## GOAL OF THE EXERCISE
In your copy, each line below is repeated exactly and no image appears.

## DATA SHOWN
※ ※ ※
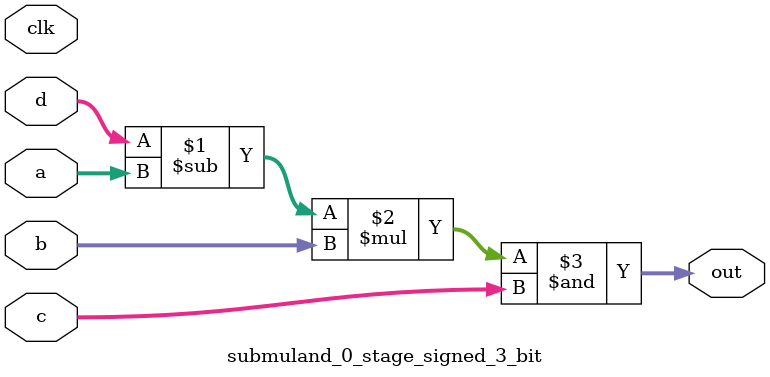
<source format=sv>
(* use_dsp = "yes" *) module submuland_0_stage_signed_3_bit(
	input signed [2:0] a,
	input signed [2:0] b,
	input signed [2:0] c,
	input signed [2:0] d,
	output [2:0] out,
	input clk);

	assign out = ((d - a) * b) & c;
endmodule

</source>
※ ※ ※
## TASK ANSWER
<source format=sv>
(* use_dsp = "yes" *) module submuland_0_stage_signed_3_bit(
	input signed [2:0] a,
	input signed [2:0] b,
	input signed [2:0] c,
	input signed [2:0] d,
	output [2:0] out,
	input clk);

	assign out = ((d - a) * b) & c;
endmodule

</source>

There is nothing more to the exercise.